▸ PROVIDED PASSAGE:
◆ ◆ ◆

Archer Materials (ASX: AXE) made progress across its quantum computing, sensing and medical diagnostics platforms during the March quarter while maintaining a debt-free balance sheet and $10.3 million in cash.
The company advanced technical work toward a demonstrator quantum qubit device, including progress on qubit readout and efforts to scale carbon material growth for wafer-scale device fabrication.
Archer also completed the first phase of its quantum machine learning fraud detection project and is targeting a full prototype by the end of 2026.
Its blood potassium Biochip program reached alpha-prototype stage at clinical standard, creating the basis for beta-prototype development later this year ahead of clinical trials and commercial negotiations.
Qubit Work Moves through Readout Stage
Archer’s 12CQ qubit development program focused on building devices to test and demonstrate qubit readout, a critical function for extracting quantum information from the device.

◆ ◆ ◆

▸ GIVEN RECORDS:
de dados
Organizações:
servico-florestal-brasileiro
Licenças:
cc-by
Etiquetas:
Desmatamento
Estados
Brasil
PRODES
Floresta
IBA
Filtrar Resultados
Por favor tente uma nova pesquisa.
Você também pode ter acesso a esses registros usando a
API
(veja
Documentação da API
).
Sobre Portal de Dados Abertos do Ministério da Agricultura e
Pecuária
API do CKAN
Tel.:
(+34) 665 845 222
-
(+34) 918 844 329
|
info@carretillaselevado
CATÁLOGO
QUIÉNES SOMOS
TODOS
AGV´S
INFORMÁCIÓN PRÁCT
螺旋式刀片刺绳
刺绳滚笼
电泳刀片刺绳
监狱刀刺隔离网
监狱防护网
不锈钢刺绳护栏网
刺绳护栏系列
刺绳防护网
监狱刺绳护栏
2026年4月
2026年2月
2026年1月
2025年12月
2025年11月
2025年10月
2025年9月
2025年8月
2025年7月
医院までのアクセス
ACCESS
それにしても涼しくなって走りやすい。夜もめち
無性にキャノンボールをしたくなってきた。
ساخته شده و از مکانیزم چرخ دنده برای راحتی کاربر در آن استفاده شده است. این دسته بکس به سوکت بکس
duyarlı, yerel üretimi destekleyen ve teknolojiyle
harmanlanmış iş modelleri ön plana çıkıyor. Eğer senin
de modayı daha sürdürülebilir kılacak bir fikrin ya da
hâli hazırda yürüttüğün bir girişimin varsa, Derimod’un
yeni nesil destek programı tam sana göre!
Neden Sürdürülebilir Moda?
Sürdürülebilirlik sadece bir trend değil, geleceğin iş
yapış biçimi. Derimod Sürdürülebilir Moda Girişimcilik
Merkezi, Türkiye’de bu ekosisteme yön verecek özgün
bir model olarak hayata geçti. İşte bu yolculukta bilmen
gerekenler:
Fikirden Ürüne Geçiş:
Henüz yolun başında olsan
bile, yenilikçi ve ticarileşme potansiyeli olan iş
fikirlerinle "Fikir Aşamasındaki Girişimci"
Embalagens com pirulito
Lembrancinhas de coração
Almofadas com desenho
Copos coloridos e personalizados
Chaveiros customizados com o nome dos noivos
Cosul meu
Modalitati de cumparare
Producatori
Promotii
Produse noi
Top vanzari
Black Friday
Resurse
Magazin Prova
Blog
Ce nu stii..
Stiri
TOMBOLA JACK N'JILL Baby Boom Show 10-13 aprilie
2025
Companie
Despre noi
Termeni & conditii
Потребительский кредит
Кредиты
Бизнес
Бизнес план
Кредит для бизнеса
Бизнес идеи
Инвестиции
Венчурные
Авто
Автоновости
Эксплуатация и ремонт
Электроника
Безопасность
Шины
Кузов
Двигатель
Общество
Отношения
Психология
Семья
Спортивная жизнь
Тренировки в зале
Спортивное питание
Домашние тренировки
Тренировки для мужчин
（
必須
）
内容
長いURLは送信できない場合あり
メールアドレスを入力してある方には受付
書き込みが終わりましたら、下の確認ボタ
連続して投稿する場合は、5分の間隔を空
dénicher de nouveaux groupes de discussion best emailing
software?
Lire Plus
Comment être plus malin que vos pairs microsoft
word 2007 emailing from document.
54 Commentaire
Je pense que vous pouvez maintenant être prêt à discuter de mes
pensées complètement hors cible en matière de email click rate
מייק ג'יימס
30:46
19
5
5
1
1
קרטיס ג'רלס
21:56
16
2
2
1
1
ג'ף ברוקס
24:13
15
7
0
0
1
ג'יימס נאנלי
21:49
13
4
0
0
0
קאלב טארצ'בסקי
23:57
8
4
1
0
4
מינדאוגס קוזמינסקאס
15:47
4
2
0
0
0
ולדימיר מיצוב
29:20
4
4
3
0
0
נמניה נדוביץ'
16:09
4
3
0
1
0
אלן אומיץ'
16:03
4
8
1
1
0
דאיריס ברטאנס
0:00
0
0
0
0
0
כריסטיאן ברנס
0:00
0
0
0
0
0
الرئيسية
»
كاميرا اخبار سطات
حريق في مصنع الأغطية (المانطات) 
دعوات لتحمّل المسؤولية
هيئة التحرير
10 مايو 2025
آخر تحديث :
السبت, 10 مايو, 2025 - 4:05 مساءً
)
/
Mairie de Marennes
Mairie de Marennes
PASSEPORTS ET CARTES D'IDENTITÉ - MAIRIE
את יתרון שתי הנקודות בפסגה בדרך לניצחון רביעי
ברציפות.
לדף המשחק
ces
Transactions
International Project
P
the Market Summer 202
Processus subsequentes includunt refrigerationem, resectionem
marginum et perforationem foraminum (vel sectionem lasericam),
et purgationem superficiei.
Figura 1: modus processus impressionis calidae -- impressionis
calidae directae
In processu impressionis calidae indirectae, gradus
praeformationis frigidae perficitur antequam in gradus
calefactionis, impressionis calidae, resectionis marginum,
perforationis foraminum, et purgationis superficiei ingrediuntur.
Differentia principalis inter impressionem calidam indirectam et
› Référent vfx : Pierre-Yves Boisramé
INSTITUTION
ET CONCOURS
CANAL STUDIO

◆ ◆ ◆

▸ ASSIGNED TASK 1:
Answer these questions using the Archer Materials update:
(a) How much cash did Archer hold during the March quarter?
(b) By when is Archer targeting a full prototype of its quantum machine learning fraud detection project?
(c) What stage did the blood potassium Biochip program reach?
▸ ASSIGNED TASK 2: Shorten the paragraph of the Archer Materials update that opens "Its blood potassium Biochip program" while keeping its main facts.
The material plays no part in the work here.

▸ REPLY 1:
(a) $10.3 million.
(b) The end of 2026.
(c) The alpha-prototype stage at clinical standard.

▸ REPLY 2: The blood potassium Biochip program reached a clinical-standard alpha prototype. This sets up beta-prototype development later this year, ahead of clinical trials and commercial negotiations.